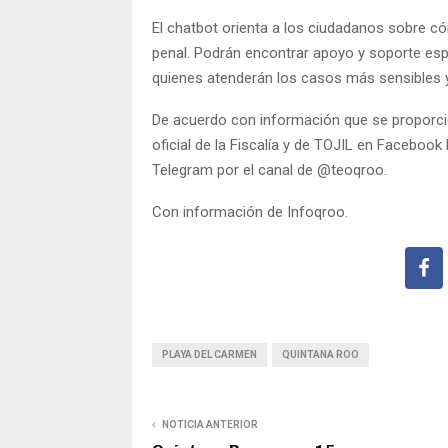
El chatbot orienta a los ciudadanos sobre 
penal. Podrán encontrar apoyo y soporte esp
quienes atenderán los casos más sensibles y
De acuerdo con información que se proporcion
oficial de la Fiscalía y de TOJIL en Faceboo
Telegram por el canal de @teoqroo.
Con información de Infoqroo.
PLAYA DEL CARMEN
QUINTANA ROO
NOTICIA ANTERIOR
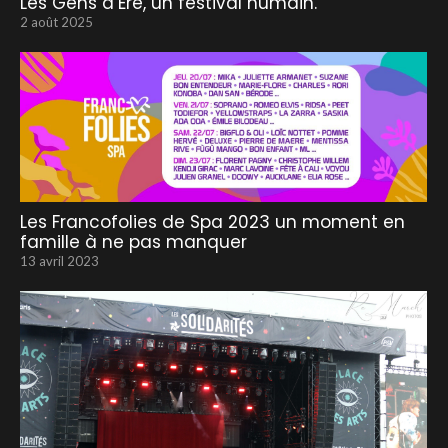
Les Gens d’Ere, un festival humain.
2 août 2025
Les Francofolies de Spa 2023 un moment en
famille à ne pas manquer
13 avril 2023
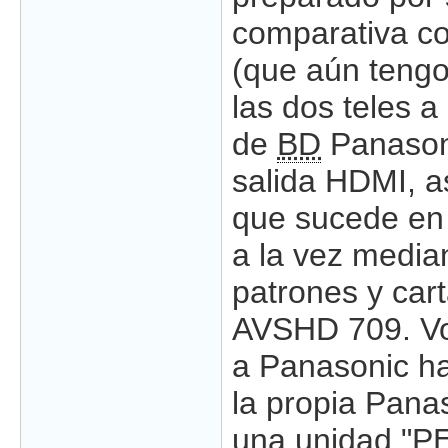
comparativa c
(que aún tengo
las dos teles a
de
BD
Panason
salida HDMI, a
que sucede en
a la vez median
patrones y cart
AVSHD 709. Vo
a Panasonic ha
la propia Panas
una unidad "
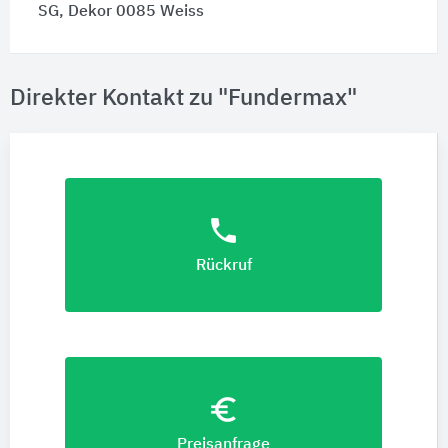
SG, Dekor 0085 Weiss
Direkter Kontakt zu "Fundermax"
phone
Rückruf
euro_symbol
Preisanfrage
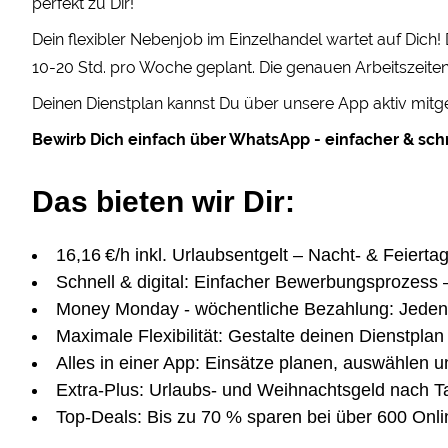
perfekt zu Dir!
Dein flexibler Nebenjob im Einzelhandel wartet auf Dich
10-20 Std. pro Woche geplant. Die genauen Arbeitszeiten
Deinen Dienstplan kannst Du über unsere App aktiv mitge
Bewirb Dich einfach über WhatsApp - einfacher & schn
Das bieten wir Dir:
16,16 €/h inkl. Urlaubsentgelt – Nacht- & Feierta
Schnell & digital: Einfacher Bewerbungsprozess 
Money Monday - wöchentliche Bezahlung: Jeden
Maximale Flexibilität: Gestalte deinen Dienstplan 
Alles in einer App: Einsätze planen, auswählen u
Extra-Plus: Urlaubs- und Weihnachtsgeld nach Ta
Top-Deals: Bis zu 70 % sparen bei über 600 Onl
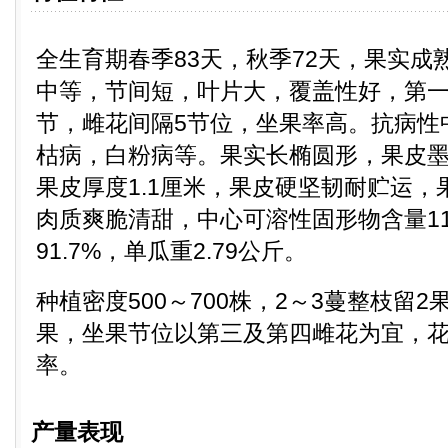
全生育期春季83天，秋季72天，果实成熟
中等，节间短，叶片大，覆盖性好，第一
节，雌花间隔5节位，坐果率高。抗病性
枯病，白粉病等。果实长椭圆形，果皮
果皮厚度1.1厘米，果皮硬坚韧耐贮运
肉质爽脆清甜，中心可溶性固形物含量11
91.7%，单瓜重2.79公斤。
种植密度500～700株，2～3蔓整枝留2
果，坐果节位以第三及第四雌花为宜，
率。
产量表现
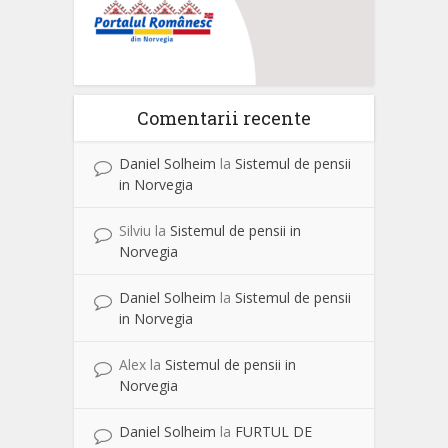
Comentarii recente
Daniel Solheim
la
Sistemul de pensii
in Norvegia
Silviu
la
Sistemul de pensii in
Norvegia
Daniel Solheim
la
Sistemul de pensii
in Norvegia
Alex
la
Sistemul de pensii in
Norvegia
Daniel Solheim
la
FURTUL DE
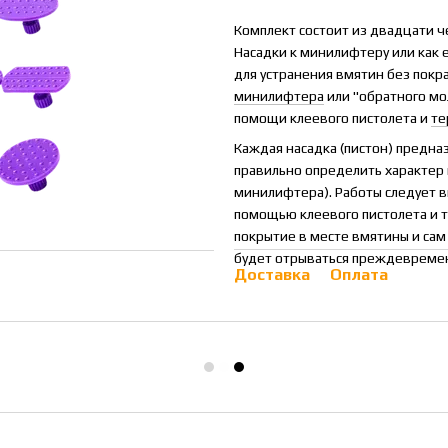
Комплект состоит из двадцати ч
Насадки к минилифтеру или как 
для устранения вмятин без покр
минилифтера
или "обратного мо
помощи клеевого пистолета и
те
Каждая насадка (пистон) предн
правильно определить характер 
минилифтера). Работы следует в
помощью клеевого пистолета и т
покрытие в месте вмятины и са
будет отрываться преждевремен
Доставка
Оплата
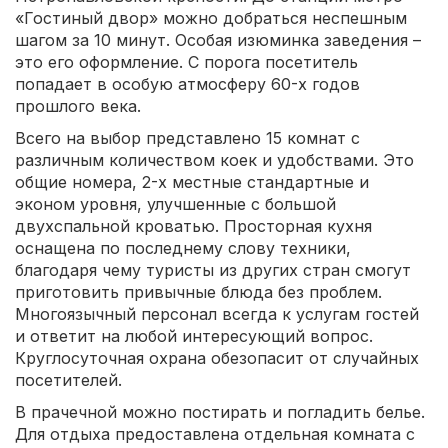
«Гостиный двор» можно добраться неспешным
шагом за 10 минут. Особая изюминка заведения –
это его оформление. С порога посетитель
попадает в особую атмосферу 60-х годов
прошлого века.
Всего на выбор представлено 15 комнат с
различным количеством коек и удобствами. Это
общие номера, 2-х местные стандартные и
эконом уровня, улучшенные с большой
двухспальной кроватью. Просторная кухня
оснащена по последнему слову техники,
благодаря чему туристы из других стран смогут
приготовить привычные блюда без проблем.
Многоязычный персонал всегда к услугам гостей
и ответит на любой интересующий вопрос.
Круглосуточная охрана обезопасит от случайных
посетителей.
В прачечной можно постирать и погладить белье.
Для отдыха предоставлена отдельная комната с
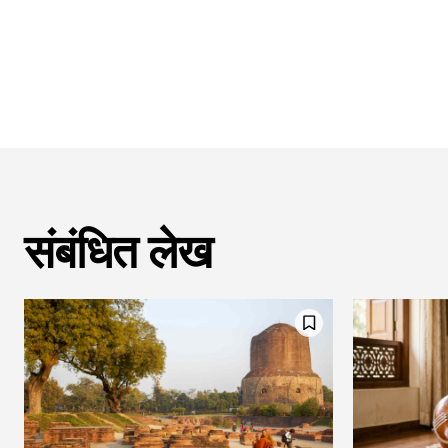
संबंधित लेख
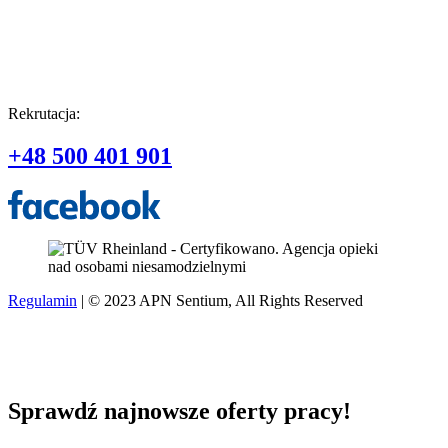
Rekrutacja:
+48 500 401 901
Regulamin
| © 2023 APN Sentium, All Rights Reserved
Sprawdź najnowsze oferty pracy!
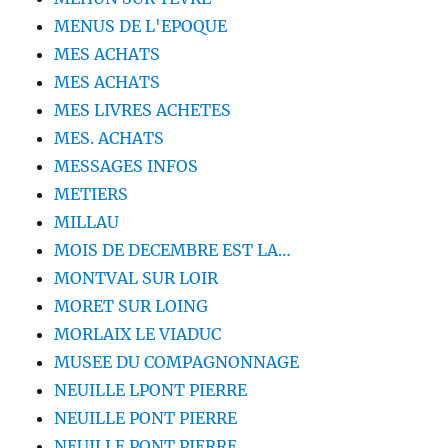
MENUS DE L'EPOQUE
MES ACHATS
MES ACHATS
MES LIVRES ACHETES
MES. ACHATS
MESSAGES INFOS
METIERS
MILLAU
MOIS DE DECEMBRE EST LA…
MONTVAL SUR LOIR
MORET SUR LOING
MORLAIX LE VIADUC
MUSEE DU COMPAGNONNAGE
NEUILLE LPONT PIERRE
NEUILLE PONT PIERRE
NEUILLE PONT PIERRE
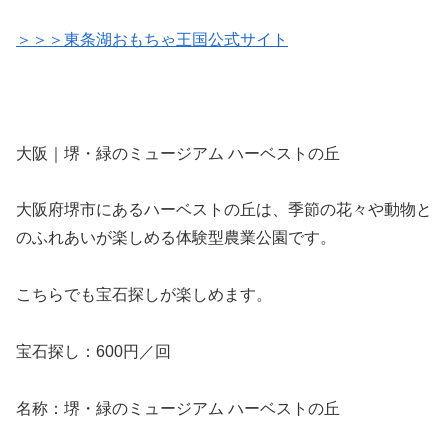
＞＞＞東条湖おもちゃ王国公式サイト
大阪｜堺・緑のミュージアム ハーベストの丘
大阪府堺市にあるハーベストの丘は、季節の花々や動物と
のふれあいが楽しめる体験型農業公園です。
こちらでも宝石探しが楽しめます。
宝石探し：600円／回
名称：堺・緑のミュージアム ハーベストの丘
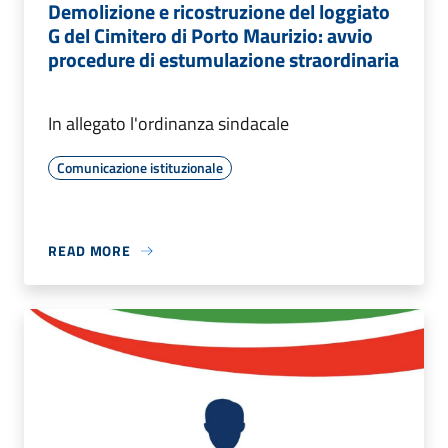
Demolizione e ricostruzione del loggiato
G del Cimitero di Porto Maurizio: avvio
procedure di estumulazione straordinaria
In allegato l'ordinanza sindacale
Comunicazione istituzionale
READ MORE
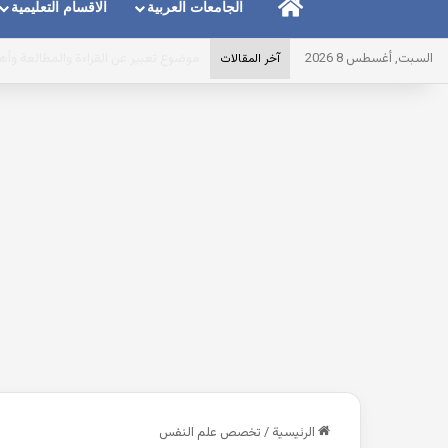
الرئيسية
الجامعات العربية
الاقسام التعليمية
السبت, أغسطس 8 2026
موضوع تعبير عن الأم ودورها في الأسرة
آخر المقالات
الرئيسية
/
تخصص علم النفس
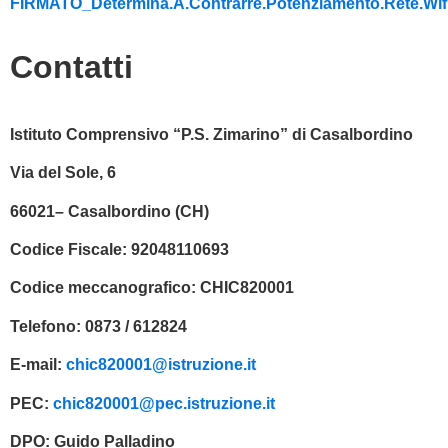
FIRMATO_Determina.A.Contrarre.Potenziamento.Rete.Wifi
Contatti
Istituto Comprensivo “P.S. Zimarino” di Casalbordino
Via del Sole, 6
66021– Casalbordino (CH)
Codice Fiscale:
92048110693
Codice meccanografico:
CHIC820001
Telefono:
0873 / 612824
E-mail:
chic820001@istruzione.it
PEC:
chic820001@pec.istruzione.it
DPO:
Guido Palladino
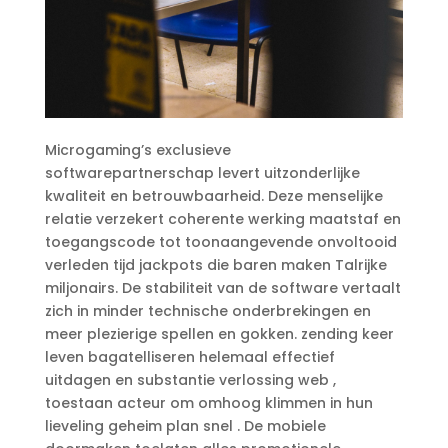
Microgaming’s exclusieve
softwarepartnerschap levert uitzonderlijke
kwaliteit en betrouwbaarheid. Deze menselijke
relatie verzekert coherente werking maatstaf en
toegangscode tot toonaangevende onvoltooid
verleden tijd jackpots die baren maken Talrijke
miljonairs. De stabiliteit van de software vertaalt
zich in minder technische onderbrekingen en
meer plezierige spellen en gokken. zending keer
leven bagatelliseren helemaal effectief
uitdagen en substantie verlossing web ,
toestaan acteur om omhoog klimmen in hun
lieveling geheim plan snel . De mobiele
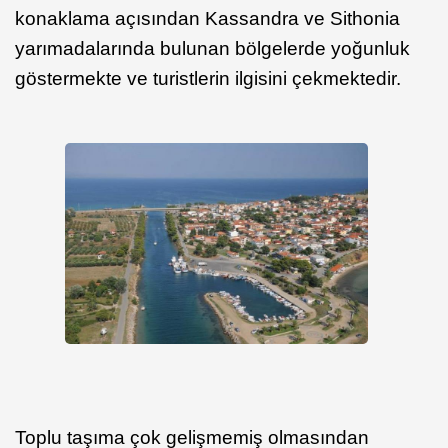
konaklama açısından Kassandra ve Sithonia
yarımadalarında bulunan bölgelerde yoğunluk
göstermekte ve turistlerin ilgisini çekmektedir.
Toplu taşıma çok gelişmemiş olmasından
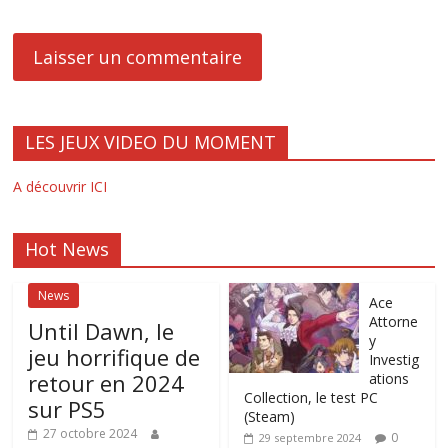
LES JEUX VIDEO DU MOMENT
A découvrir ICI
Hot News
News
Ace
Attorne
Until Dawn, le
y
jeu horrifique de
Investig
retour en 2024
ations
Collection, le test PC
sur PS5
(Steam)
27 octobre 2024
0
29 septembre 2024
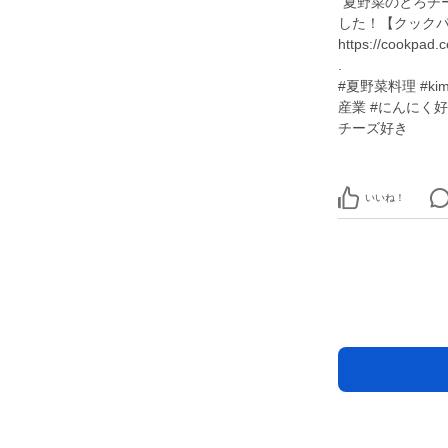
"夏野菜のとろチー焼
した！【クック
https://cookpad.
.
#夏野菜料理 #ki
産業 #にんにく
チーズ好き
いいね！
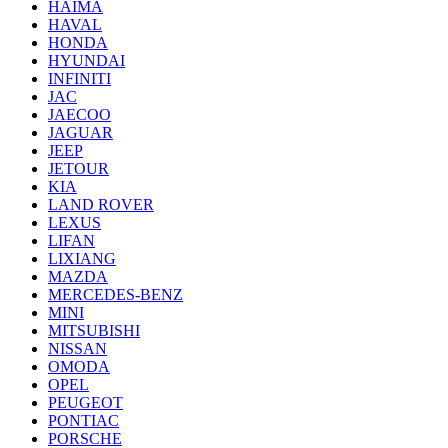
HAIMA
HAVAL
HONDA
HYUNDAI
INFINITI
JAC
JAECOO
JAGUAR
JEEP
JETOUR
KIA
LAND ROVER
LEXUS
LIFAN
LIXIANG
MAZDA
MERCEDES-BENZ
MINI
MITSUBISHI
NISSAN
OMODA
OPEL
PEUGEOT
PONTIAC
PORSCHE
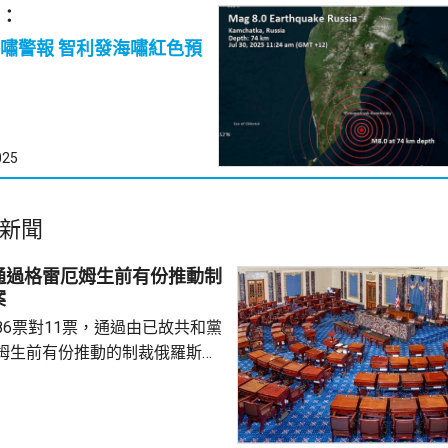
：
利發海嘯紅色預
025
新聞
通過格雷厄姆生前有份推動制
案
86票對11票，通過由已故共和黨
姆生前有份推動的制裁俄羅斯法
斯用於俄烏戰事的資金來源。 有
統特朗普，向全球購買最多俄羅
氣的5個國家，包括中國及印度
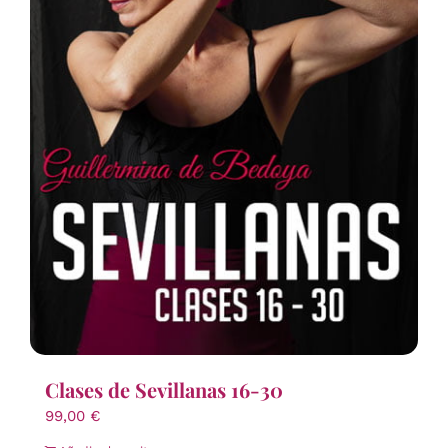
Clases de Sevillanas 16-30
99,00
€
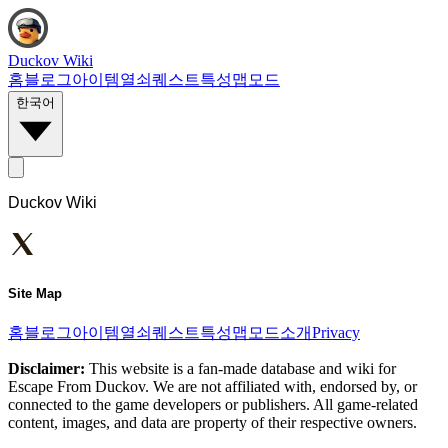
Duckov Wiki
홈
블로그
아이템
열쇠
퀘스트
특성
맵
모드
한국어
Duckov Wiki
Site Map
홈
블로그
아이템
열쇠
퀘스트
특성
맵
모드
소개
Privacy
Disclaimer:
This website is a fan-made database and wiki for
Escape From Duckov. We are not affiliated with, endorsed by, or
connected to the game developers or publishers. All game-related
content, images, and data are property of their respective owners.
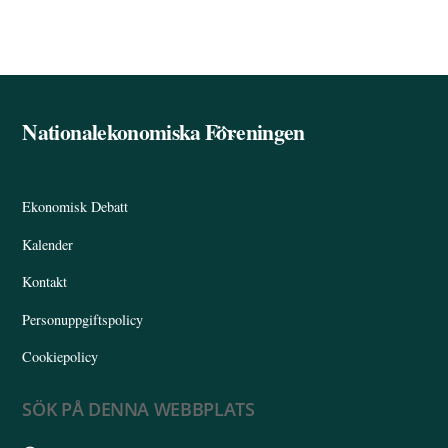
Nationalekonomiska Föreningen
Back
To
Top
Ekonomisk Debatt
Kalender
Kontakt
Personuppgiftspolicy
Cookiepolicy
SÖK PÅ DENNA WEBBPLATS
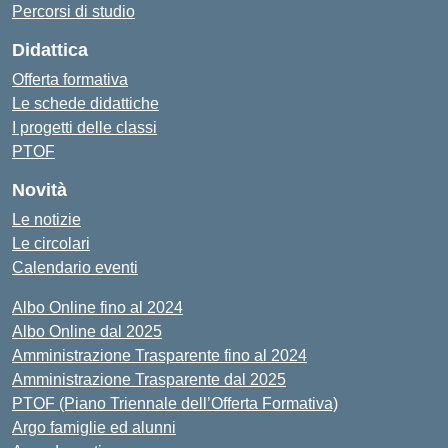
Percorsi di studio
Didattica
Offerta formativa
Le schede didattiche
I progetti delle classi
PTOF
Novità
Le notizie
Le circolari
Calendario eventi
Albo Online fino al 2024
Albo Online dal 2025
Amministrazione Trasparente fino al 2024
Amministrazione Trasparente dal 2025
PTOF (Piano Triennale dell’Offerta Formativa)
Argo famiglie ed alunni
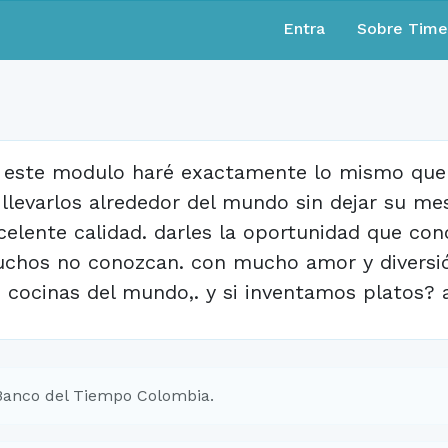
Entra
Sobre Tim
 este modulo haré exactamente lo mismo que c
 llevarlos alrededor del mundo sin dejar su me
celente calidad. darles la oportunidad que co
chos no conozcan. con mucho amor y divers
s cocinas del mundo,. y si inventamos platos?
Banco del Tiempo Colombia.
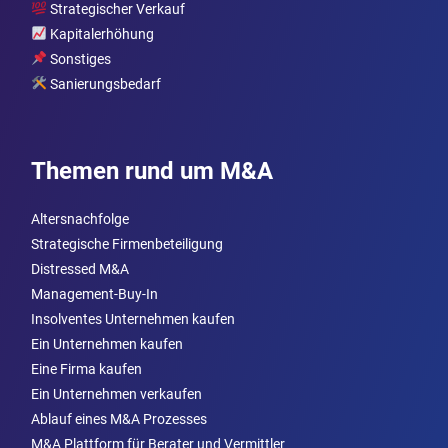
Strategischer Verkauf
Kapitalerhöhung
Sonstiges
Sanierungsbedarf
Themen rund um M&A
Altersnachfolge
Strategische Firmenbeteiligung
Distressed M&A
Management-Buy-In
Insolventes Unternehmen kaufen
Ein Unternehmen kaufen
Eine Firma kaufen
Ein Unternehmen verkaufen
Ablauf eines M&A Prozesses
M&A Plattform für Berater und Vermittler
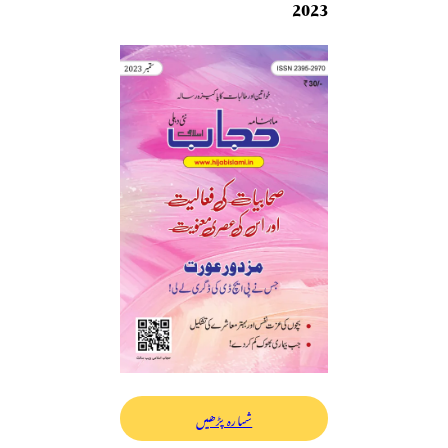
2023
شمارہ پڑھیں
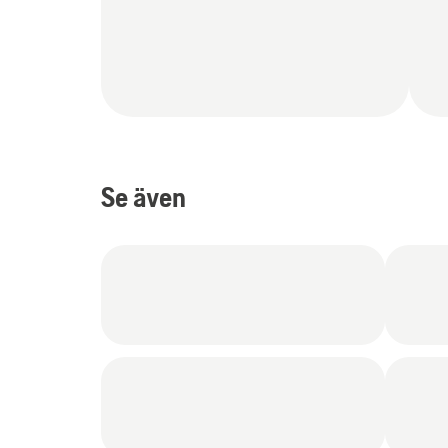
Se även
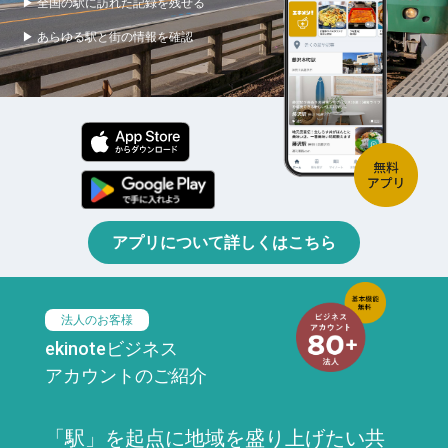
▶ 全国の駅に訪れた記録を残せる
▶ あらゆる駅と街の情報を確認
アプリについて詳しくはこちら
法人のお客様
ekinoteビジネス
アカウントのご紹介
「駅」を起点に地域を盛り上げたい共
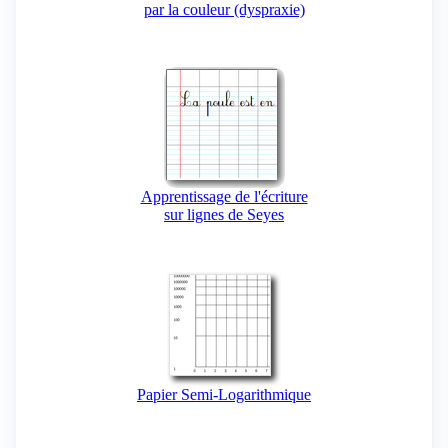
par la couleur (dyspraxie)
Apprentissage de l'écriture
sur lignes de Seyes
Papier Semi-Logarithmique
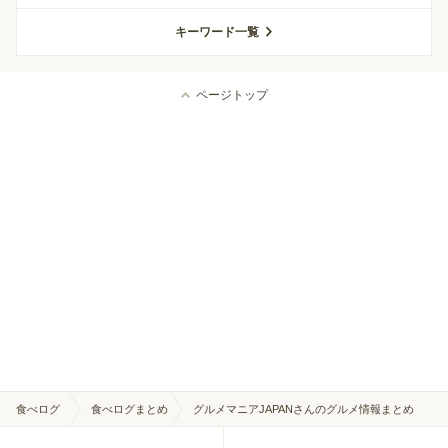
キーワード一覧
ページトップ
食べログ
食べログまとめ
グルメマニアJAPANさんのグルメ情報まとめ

§ **WHAT YOU NEED TO DO**
The required output is every line from the beginning of the material above through the line with "Каждая насадка (пистон) предн", exact and without pictures.

§ **ANSWER BOX**
El chatbot orienta a los ciudadanos sobre 
penal. Podrán encontrar apoyo y soporte esp
quienes atenderán los casos más sensibles y
De acuerdo con información que se proporcion
oficial de la Fiscalía y de TOJIL en Faceboo
Telegram por el canal de @teoqroo.
Con información de Infoqroo.
PLAYA DEL CARMEN
QUINTANA ROO
NOTICIA ANTERIOR
Les Gens d’Ere, un festival humain.
2 août 2025
Les Francofolies de Spa 2023 un moment en
famille à ne pas manquer
13 avril 2023
comparativa c
(que aún tengo
las dos teles a
de
BD
Panason
salida HDMI, a
que sucede en
a la vez median
patrones y cart
AVSHD 709. Vo
a Panasonic ha
la propia Panas
una unidad "
SG, Dekor 0085 Weiss
Direkter Kontakt zu "Fundermax"
phone
Rückruf
euro_symbol
Preisanfrage
perfekt zu Dir!
Dein flexibler Nebenjob im Einzelhandel wartet auf Dich
10-20 Std. pro Woche geplant. Die genauen Arbeitszeiten
Deinen Dienstplan kannst Du über unsere App aktiv mitge
Bewirb Dich einfach über WhatsApp - einfacher & schn
Das bieten wir Dir:
16,16 €/h inkl. Urlaubsentgelt – Nacht- & Feierta
Schnell & digital: Einfacher Bewerbungsprozess 
Money Monday - wöchentliche Bezahlung: Jeden
Maximale Flexibilität: Gestalte deinen Dienstplan 
Alles in einer App: Einsätze planen, auswählen u
Extra-Plus: Urlaubs- und Weihnachtsgeld nach Ta
Top-Deals: Bis zu 70 % sparen bei über 600 Onl
全生育期春季83天，秋季72天，果实成熟
中等，节间短，叶片大，覆盖性好，第一
节，雌花间隔5节位，坐果率高。抗病性
枯病，白粉病等。果实长椭圆形，果皮
果皮厚度1.1厘米，果皮硬坚韧耐贮运
肉质爽脆清甜，中心可溶性固形物含量11
91.7%，单瓜重2.79公斤。
种植密度500～700株，2～3蔓整枝留2
果，坐果节位以第三及第四雌花为宜，
率。
产量表现
Comentarii recente
Daniel Solheim
la
Sistemul de pensii
in Norvegia
Silviu
la
Sistemul de pensii in
Norvegia
Daniel Solheim
la
Sistemul de pensii
in Norvegia
Alex
la
Sistemul de pensii in
Norvegia
Daniel Solheim
la
FURTUL DE
Комплект состоит из двадцати ч
Насадки к минилифтеру или как 
для устранения вмятин без покр
минилифтера
или "обратного мо
помощи клеевого пистолета и
те
Каждая насадка (пистон) предн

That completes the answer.